Page 25 of Mayhem and Ember

Miles gathered energy between his palms. His efforts resulted in a baseball-sized sphere of electricity, and he threw it at the mosaic ripple. The fae darted out of the way before shimmying up the wall and leaping onto his chest, knocking him onto the pavement.

Ember swung her fiery blade, hitting the fae, and it leaped onto the wall, uninjured. She helped Miles stand and dashed toward her sister, returning with a plastic bottle. The fae rippled to her left, and she spun, hurling a fine white powder into the air. What spell she cast, I did not know. The fae dashed away before the powder reached it.

“What was that magic supposed to accomplish?” I asked.

“It’s not magic; it’s baby powder, and it clings to everything. If I could see the bastard, I could kill it.” She searched the alley, squinting as if narrowing her vision would bring the pest into focus. “Why are you here? What do you want?”

“This is our world now,” a gravelly, seemingly disembodied voice replied.

“The hell it is.” She threw another mist of powder in the direction of the voice, but it missed its mark.

“Hell is next,” he said.

Ember flew backward, slamming into a brick wall. She grunted and squeezed the bottle, coating the fae’s head and torso in white powder.

Its pinchers opened and closed two inches from her face. “Witches will submit or die.”

“I’ll take option C.” She reached down, retrieving a knife from a thigh holster, but the fae had armored exoskeletons. She was about to learn how useless her blades would be when my brother barreled into the pest, dragging it to the ground and punching it in the face.

Its pinchers caught his wrist, and as he pulled free, they sliced into his skin, leaving a deep, jagged cut on his arm. Chaos stood, stumbling backward, the venom already taking hold. Ash and Miles grabbed his arms, leading him to the alley exit and lowering him next to Shade.

Ember threw a dagger, lodging it in the fae’s neck. It screeched, spinning and flailing as it grasped the handle and pulled it out.

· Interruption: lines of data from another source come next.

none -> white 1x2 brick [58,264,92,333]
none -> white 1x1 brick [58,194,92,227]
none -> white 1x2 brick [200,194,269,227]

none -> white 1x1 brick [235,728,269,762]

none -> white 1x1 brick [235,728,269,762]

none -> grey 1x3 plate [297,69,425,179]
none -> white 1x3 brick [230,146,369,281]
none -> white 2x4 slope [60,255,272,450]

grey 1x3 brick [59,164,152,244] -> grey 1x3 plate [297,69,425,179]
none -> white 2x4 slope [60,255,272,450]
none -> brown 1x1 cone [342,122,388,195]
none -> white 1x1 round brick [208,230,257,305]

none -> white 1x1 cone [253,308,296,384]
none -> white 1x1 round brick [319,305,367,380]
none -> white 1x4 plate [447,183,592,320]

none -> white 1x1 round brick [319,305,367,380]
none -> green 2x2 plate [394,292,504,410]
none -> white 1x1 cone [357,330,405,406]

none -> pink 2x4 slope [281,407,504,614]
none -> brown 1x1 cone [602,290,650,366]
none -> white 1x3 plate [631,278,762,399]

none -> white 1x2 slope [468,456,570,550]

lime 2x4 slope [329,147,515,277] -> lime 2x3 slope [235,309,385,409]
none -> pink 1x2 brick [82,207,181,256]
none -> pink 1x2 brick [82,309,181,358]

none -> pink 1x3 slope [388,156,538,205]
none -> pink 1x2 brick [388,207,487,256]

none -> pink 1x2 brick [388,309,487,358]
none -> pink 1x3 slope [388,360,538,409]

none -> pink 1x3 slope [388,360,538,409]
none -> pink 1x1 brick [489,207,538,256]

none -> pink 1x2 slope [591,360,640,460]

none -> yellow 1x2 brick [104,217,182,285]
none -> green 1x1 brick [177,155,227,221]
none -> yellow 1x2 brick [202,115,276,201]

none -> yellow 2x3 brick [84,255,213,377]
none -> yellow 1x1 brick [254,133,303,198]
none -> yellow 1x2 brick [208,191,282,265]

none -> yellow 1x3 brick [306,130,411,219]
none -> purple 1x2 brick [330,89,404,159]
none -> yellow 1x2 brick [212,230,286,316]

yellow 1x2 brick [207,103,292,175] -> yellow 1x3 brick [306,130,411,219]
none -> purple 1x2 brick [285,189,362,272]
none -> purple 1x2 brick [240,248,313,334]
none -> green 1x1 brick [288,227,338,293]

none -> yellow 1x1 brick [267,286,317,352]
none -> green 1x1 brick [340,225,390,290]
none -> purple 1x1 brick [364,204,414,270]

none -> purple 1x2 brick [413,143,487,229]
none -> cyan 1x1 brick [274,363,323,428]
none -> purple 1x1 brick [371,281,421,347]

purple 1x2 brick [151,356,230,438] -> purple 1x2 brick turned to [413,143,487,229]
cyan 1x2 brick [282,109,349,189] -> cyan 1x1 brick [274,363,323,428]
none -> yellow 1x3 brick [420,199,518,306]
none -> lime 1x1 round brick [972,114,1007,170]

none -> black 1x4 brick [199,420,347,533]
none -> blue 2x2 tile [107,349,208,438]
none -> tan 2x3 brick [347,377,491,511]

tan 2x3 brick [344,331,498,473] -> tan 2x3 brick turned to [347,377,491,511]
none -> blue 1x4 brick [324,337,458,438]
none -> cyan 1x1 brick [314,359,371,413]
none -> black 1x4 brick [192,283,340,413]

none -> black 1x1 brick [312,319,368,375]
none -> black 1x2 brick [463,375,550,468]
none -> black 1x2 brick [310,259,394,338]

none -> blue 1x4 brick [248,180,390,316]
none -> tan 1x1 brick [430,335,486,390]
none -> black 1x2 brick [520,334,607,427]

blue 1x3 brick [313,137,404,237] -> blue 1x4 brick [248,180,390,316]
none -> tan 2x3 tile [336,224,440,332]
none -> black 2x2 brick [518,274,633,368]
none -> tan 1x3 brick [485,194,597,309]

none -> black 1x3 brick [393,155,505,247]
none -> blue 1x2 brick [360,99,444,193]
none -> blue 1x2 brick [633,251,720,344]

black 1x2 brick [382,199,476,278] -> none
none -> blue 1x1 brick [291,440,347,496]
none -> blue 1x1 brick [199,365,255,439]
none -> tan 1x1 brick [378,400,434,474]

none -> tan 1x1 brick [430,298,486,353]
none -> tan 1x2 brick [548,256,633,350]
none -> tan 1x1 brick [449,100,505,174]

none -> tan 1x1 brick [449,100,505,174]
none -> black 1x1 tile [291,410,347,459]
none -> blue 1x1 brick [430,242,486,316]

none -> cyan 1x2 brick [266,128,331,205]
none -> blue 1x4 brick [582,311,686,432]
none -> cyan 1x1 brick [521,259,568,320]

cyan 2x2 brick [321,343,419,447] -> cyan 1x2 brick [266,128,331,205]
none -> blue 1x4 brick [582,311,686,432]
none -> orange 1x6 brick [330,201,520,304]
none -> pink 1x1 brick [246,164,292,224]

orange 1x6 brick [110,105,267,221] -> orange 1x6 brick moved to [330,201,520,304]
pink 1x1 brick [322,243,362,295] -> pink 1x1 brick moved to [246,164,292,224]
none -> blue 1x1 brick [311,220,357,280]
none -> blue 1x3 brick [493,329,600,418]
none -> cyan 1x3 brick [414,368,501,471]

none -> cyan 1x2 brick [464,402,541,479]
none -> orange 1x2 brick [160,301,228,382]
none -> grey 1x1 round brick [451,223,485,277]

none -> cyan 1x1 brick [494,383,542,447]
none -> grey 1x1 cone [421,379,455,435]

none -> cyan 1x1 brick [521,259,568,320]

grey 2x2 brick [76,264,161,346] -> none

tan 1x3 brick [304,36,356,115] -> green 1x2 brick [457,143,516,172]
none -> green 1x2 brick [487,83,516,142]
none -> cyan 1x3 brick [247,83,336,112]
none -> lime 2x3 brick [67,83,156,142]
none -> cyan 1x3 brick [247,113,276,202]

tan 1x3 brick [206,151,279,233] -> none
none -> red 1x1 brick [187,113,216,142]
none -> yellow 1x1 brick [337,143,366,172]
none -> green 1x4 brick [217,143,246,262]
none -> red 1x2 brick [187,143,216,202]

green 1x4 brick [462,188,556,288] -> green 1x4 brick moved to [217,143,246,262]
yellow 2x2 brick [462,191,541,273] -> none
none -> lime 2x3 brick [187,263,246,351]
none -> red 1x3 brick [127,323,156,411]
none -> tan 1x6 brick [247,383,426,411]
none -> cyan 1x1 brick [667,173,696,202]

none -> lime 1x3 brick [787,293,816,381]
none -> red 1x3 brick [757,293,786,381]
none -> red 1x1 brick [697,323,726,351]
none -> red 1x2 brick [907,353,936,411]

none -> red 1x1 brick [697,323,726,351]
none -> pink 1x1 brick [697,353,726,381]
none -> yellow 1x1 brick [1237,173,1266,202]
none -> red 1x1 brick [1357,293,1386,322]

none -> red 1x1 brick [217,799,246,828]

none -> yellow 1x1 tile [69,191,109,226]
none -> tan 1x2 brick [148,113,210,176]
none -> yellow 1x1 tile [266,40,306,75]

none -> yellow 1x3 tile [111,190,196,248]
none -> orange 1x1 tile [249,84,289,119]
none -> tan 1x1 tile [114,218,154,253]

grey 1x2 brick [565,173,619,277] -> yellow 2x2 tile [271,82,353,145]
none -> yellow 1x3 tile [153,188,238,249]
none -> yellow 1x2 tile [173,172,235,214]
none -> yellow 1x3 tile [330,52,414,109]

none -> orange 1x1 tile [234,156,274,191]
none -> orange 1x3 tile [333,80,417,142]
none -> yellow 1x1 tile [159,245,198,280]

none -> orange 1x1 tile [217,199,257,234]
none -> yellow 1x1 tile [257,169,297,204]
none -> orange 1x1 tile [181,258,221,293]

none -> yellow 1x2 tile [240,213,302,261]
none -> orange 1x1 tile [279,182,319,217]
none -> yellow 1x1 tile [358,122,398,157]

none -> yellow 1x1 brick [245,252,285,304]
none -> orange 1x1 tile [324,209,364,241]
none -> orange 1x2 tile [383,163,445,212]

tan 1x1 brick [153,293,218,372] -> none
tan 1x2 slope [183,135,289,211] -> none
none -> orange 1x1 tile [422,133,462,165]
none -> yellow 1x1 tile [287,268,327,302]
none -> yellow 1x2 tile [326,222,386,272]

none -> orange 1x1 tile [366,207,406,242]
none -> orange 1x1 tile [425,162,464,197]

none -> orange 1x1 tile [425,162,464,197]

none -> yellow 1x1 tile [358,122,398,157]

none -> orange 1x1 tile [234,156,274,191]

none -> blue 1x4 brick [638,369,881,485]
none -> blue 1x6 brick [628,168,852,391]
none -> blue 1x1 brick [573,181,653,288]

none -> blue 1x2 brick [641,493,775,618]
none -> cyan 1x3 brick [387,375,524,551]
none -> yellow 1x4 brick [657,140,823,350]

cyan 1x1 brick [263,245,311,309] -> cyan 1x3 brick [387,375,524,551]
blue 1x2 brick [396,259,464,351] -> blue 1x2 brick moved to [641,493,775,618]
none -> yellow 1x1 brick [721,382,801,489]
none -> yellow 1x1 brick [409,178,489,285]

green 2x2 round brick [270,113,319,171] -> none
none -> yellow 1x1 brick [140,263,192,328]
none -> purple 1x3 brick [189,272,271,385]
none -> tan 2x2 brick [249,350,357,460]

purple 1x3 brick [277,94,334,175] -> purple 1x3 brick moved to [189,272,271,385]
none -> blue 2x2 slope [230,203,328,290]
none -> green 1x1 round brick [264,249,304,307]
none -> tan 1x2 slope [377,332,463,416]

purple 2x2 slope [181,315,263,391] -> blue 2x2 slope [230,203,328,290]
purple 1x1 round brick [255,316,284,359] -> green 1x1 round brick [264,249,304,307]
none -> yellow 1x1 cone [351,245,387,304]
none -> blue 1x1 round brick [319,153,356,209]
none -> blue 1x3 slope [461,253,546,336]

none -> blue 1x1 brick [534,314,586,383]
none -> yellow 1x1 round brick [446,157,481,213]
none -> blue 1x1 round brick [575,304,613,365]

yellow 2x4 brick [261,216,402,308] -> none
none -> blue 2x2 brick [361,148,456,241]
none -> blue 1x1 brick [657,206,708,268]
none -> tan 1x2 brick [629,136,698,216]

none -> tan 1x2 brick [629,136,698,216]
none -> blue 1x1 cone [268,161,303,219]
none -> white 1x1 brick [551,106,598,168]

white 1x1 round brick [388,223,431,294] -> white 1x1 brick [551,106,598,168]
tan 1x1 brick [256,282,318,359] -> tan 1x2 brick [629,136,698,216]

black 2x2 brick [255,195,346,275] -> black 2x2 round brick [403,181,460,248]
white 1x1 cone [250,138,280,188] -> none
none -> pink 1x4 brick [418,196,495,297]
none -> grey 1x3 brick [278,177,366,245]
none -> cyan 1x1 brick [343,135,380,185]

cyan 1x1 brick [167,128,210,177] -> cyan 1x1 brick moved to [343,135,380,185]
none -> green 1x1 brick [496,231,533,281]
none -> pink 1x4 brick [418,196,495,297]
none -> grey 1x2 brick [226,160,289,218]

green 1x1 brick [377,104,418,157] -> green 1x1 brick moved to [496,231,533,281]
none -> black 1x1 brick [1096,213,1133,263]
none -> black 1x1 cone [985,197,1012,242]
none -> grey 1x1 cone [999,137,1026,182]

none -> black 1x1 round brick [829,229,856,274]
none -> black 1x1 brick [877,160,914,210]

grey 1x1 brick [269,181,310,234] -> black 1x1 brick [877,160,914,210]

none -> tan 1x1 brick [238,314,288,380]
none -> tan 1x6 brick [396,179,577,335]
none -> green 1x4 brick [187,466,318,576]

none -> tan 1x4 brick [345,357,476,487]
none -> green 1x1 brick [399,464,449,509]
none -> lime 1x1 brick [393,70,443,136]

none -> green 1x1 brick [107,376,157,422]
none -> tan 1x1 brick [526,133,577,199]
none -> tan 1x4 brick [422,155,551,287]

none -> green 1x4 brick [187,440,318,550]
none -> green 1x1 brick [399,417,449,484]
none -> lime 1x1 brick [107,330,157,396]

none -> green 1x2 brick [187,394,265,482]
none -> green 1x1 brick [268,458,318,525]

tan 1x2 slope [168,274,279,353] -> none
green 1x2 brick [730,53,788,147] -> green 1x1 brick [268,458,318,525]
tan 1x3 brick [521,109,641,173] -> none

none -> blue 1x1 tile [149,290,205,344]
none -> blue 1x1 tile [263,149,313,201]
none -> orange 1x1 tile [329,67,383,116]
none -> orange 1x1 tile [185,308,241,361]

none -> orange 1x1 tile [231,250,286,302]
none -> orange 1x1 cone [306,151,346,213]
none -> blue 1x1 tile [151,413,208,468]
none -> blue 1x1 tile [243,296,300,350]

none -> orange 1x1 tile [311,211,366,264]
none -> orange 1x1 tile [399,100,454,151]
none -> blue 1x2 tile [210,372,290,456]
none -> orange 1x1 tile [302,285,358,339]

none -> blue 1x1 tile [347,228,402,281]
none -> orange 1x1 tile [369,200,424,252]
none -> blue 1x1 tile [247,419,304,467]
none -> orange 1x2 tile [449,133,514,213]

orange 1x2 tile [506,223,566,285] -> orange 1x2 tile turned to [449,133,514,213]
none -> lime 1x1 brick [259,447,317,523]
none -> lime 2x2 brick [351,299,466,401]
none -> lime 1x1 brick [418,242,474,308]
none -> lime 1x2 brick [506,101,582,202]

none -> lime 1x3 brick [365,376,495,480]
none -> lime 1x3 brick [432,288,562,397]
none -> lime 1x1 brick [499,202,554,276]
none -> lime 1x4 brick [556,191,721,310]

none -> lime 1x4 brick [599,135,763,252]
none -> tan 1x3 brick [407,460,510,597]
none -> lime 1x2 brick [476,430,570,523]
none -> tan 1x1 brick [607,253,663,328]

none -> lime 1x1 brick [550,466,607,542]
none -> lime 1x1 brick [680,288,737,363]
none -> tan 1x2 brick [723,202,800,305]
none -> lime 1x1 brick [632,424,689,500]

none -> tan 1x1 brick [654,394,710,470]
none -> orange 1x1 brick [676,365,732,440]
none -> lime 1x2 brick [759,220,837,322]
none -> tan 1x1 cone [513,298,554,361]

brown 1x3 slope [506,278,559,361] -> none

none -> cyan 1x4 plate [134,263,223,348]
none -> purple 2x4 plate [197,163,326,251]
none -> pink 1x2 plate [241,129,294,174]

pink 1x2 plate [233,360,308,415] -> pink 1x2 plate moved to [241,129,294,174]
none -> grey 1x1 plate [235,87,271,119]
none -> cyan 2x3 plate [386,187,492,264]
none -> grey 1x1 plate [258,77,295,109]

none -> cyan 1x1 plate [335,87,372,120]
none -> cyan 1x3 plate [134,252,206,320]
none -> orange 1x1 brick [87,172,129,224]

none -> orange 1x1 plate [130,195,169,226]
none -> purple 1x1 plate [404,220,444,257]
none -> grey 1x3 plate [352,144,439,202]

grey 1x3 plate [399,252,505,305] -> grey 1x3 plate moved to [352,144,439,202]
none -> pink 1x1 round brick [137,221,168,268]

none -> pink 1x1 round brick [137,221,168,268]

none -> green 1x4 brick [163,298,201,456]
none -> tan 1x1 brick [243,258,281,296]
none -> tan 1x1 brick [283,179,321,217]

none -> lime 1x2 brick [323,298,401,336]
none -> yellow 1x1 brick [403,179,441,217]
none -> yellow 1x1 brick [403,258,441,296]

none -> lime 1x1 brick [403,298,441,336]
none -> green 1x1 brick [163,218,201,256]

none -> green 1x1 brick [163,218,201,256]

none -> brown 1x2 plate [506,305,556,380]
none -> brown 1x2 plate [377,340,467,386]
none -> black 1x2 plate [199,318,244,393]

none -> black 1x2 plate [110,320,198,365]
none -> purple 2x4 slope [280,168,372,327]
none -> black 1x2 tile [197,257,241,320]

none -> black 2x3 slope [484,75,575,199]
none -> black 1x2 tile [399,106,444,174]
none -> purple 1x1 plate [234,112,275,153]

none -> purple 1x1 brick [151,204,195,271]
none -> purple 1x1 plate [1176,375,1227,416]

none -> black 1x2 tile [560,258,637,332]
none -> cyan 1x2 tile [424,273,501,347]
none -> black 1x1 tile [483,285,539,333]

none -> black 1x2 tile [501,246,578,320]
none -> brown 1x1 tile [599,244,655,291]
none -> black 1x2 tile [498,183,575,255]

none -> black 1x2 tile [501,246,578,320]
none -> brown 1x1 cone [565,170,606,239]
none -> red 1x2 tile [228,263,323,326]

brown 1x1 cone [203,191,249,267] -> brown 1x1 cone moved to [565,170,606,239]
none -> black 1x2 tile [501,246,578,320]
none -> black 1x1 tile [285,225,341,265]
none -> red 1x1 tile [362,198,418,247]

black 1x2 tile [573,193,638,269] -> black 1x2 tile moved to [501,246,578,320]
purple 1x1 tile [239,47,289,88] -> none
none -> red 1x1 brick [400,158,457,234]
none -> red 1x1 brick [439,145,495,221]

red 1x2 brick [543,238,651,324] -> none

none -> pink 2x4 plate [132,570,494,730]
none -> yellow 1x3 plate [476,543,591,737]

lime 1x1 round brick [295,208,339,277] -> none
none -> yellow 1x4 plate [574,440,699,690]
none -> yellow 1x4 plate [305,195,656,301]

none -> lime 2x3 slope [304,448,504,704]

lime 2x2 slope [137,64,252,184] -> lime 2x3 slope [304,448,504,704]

“Demon blood should not affect me.” It spit and wiped Chaos’s blood from its pinchers. “How?”

“These aren’t just any demons.” Ember thrust her flame-licked sword beneath an armored plate, slicing into the fae. “They’re Princes of Hell.”

It coughed, its bug eyes moving in different directions, and green fae blood oozed from its mouth. Ember removed her sword, and with an elegant, ethereal spin, she swung, chopping off the creature’s head.

I stood there, stunned, my mouth agape as the beast collapsed to the ground. She brushed past me, rushing to the others and checking their wounds. She offered Chaos a bandage before helping Shade to his feet, and a feeling of both admiration and awe warmed my chest.

Ember was no ordinary witch. She was a warrior. A leader.

A goddess to rival Athena herself.

“We need one more shadow spell so we can get rid of the body,” she said.

Shade nodded. “I think I’m okay now.”

“No.” She touched his shoulder. “You need to recharge. I’ll cast the bottled one.”

Ash tossed her a glass container, and she removed the cork, reciting the same words her sister had used.

The world around us returned to gray. I had been so enamored watching her fight, I hadn’t noticed when our surroundings shifted to color.

My brother and the women approached the body while the men returned their supplies to the bag Ash had carried. Chaos shot a stream of hellfire at the fae’s severed head, turning it to ash.

“I can cut him into pieces if we need to,” Ember said. “His exoskeleton looks as strong as the scout’s.”

“I believe the four of us can penetrate his armor.” Chaos looked at me, and the witches followed his gaze.

Ember scoffed. “You mean the big, bad demon prince, whose favorite pastime is supposedly killing fae, is actually going to help now?”

Her goading broke me from my stupor. “I rather enjoyed watching you struggle. Perhaps I’ve found a new favorite pastime.” In truth, it was not the struggle I enjoyed. It was her ingenuity, the way she commanded the situation…how stunning she looked while battling a foe who could kill a normal witch before they had the chance to utter a single spell.

Her jaw ticked. “Let’s get this over with before the cloak wears off.”

Ember lifted her hands, palms toward the dead fae, and released a stream of flames. Chaos and Ash followed suit, the exoskeleton flaking beneath their heat. I joined them, and the four of us worked together to burn through the overgrown insect’s armor.